In this enhanced notebook, we explore Python’s stack machine and *instrument* two examples to show not only disassembly but also **stack depth evolution** and **performance timing** for deeper understanding.

## 1. Quick Refresher: Stack Machine Basics
- Stack Machine = operates using a LIFO stack.
- Python (CPython) compiles code into **bytecode** operating on a **stack**.
- Bytecode Instructions manipulate this stack directly.

## 2. Code Example 1: Local vs Global Variable Access

In [None]:
import dis
import time

GLOBAL_VAR = 10

def use_local():
    local_var = GLOBAL_VAR
    for _ in range(1000000):
        result = local_var * 2
    return result

def use_global():
    for _ in range(1000000):
        result = GLOBAL_VAR * 2
    return result

# Timing
start = time.time()
use_local()
local_time = time.time() - start

start = time.time()
use_global()
global_time = time.time() - start

print(f"use_local: {local_time:.4f} sec")
print(f"use_global: {global_time:.4f} sec")

# Disassembly and Stack Depth Analysis
def analyze_function(func):
    print(f"\nDisassembly and Stack Depth for {func.__name__}:")
    depth = 0
    max_depth = 0
    for instr in dis.Bytecode(func):
        effect = dis.stack_effect(instr.opcode, instr.arg)
        depth += effect
        max_depth = max(max_depth, depth)
        print(f"{instr.opname:<20} stack_effect={effect:+2} depth_now={depth:2}")
    print(f"Maximum stack depth during {func.__name__}: {max_depth}")

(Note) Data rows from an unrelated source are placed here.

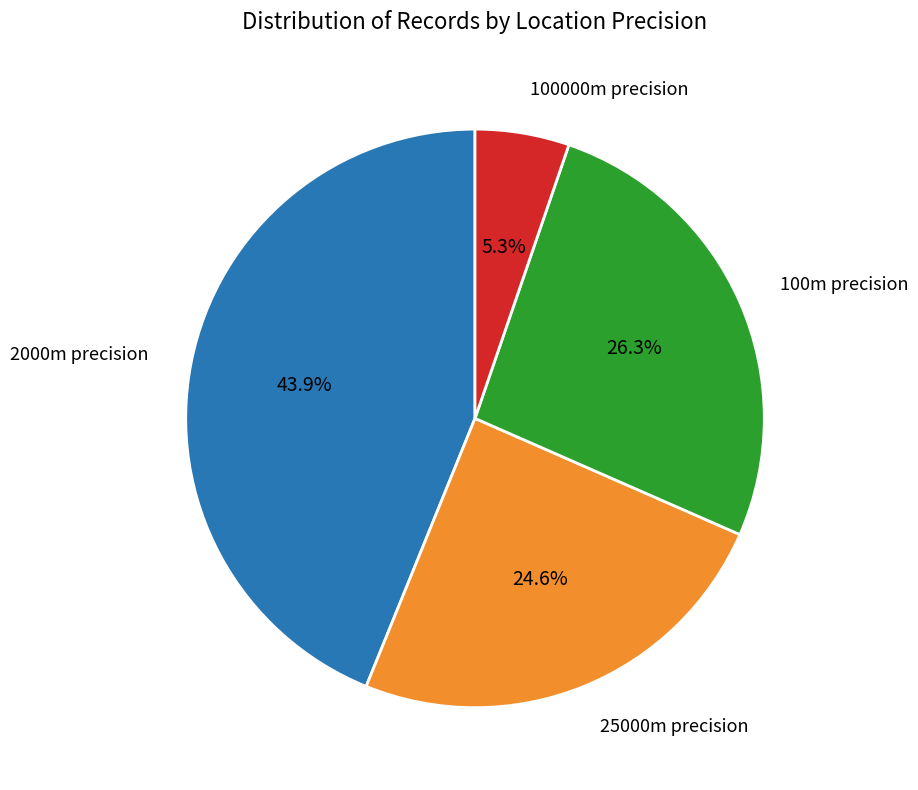

Is there a majority slice in this chart?

No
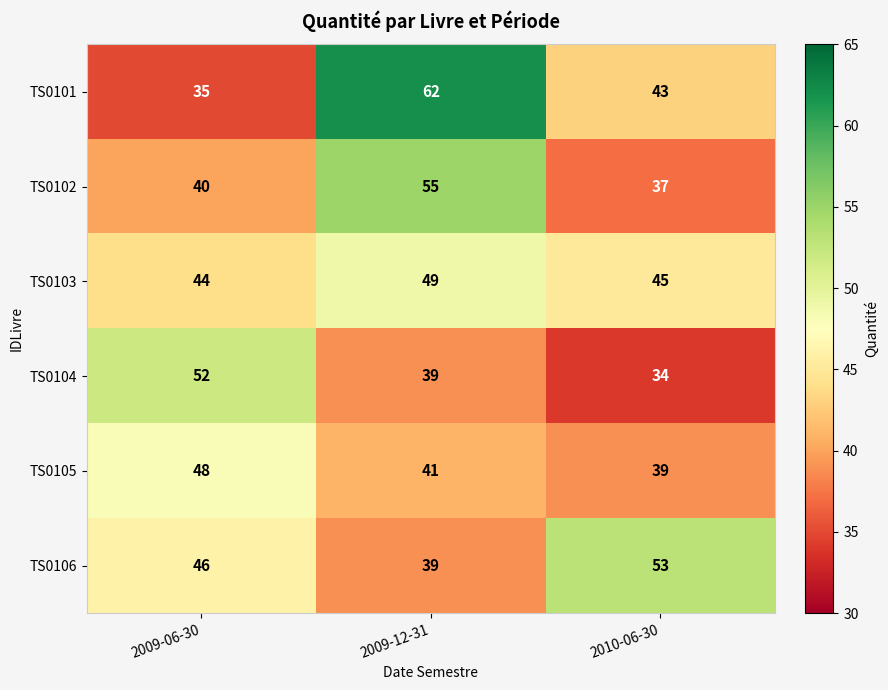

List the labels in order of TS0103 value, smallest first.

2009-06-30, 2010-06-30, 2009-12-31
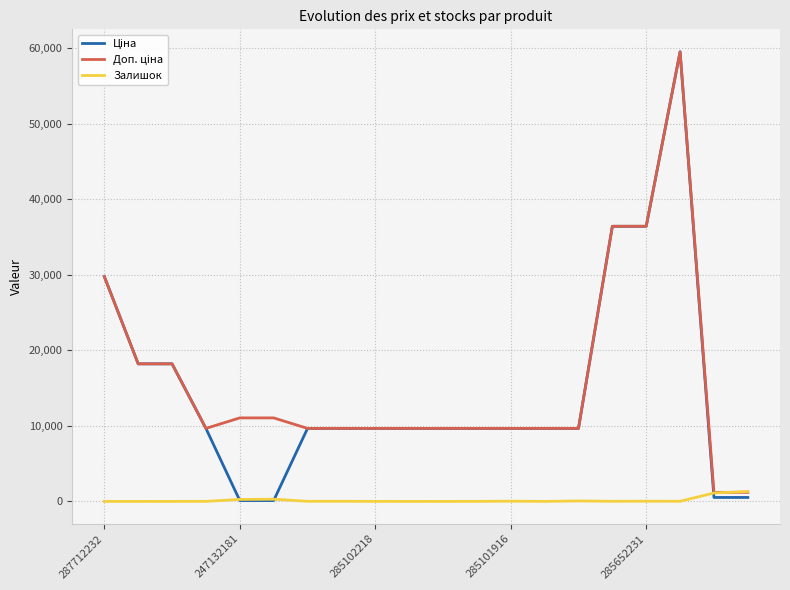

What is the maximum value shown in the chart?

59523.0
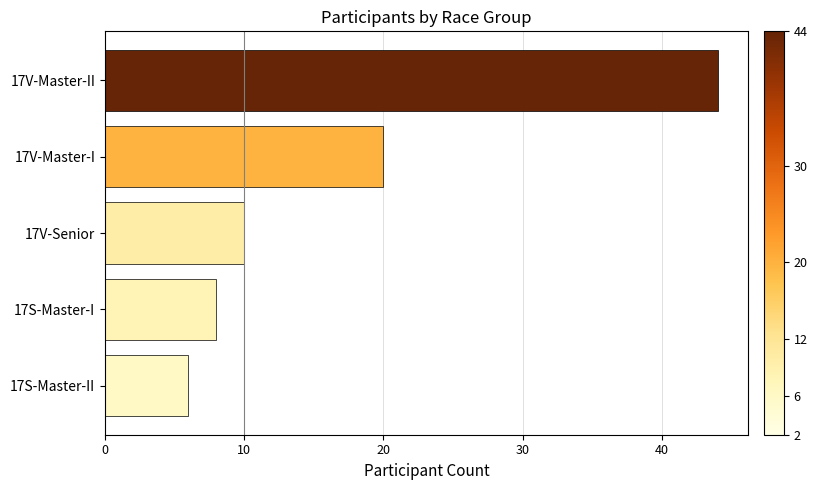

The value at 17V-Senior is 14. True or false?

False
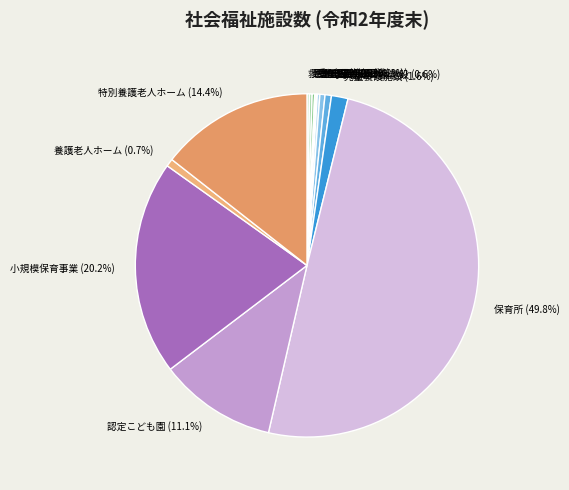

Which category has the biggest portion of the pie?

保育所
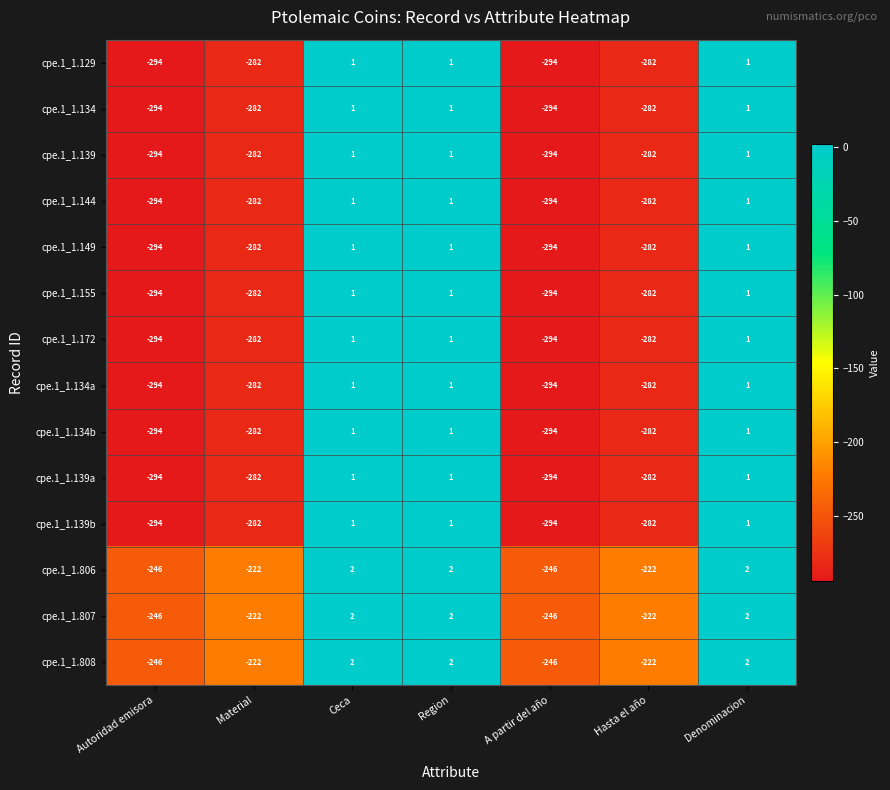

What is the spread (max minus min) of values at Material?

60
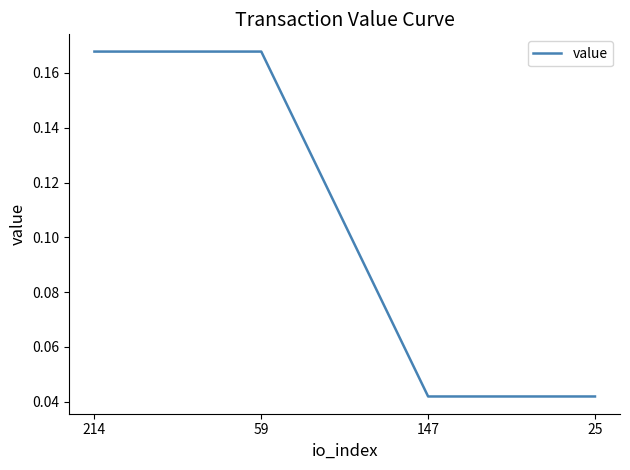

What is the sum of all values?

0.4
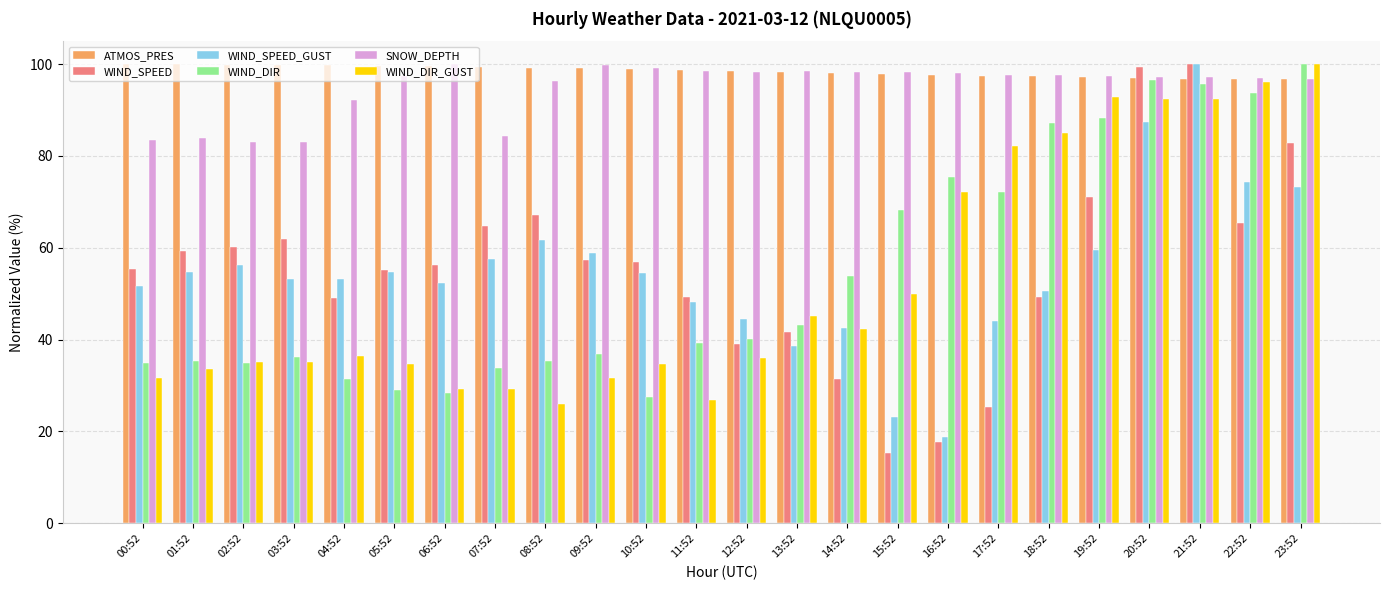

What is the sum of the WIND_SPEED values at 07:52 and 04:52?

113.7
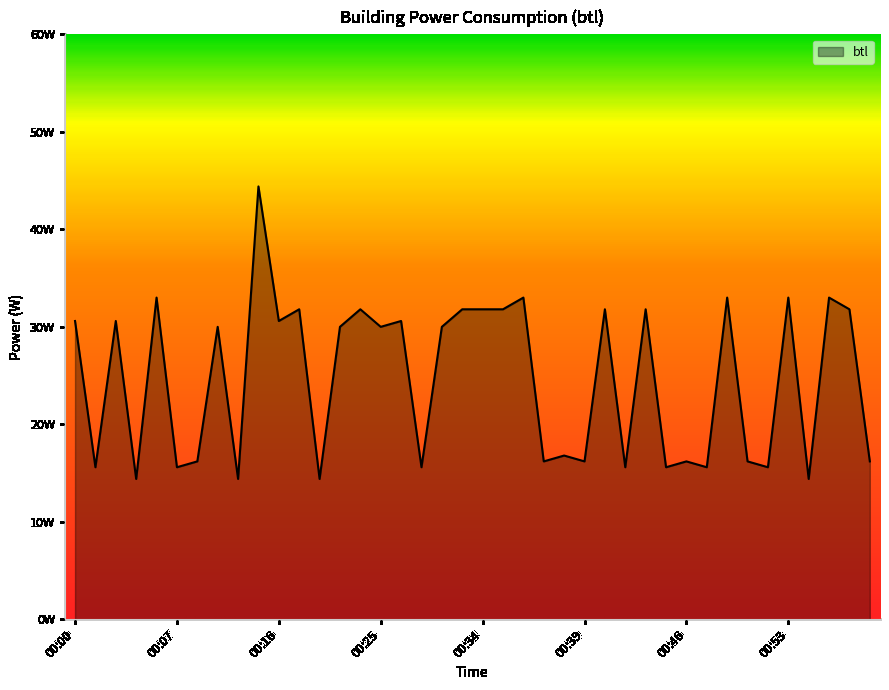

Reading left to right, list all the values displayed in this chart.

00:00=30.6	00:01=15.6	00:03=30.6	00:04=14.4	00:06=33.0	00:07=15.6	00:08=16.2	00:10=30.0	00:11=14.4	00:14=44.4	00:16=30.6	00:18=31.8	00:19=14.4	00:21=30.0	00:23=31.8	00:25=30.0	00:27=30.6	00:28=15.6	00:30=30.0	00:32=31.8	00:34=31.8	00:35=31.8	00:36=33.0	00:37=16.2	00:38=16.8	00:39=16.2	00:41=31.8	00:42=15.6	00:44=31.8	00:45=15.6	00:46=16.2	00:47=15.6	00:49=33.0	00:50=16.2	00:51=15.6	00:53=33.0	00:54=14.4	00:56=33.0	00:58=31.8	00:59=16.2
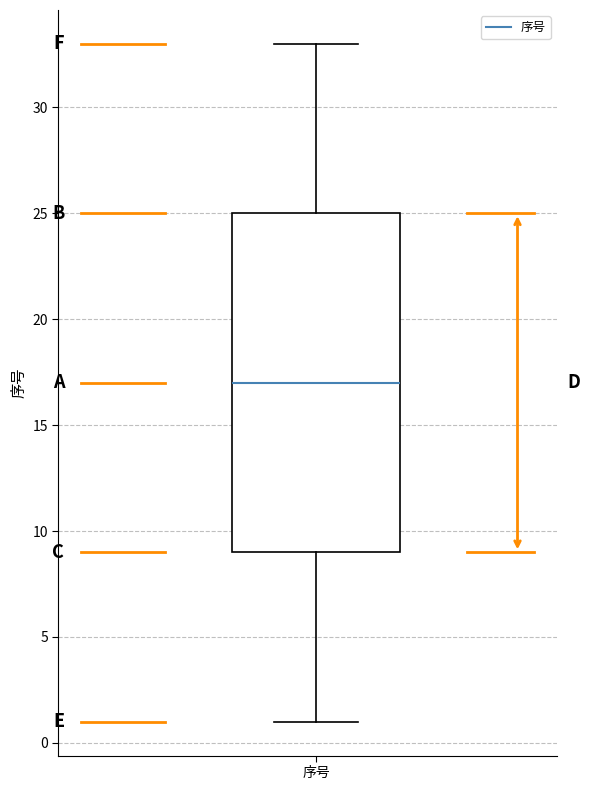

Where does the lower whisker of the box for 序号 end on the y-axis? The values are not printed on the chart, so give them approximately, as read against the axis.

1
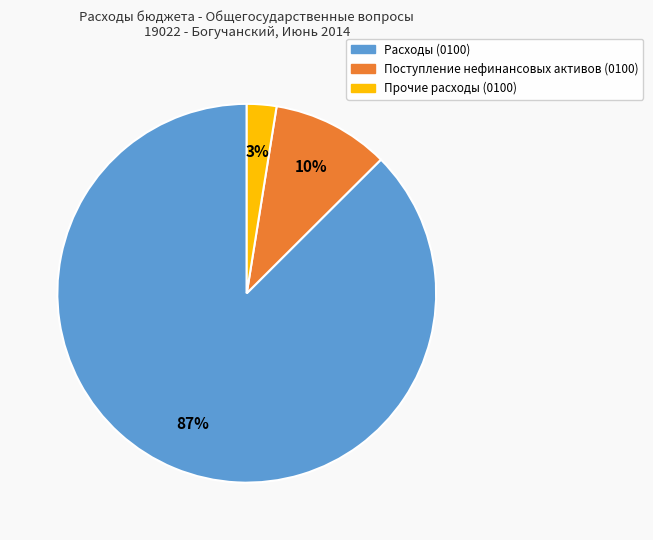

To the nearest percent, what is the average slice percentage?

33%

analyze_function(use_local)
analyze_function(use_global)

### Observations:
- **Local Variables** (`LOAD_FAST`) are accessed quickly — simple stack operation.
- **Global Variables** (`LOAD_GLOBAL`) involve a **dictionary lookup** at runtime, making them slower.
- Stack depth also tends to be slightly higher for global accesses due to extra work.

## 3. Code Example 2: List Comprehension vs For Loop

In [None]:
def list_comp():
    return [x * 2 for x in range(10)]

def for_loop():
    result = []
    for x in range(10):
        result.append(x * 2)
    return result

# Timing
start = time.time()
list_comp()
list_time = time.time() - start

start = time.time()
for_loop()
for_time = time.time() - start

print(f"list_comp: {list_time:.6f} sec")
print(f"for_loop: {for_time:.6f} sec")

# Disassembly and Stack Depth Analysis
analyze_function(list_comp)
analyze_function(for_loop)

### Observations:
- **List Comprehensions** are internally optimized — fewer instructions and shallower stack changes.
- **For Loops** generate more bytecode, involving more stack operations per iteration.
- Hence, list comprehensions are generally faster for simple transformations.

## 4. Conclusion
- Understanding **stack depth** alongside **disassembly** gives insights into why some constructs are faster.
- Always balance between **clarity** and **performance**.
- Deep dive like this is especially useful for tight loops or performance-critical paths.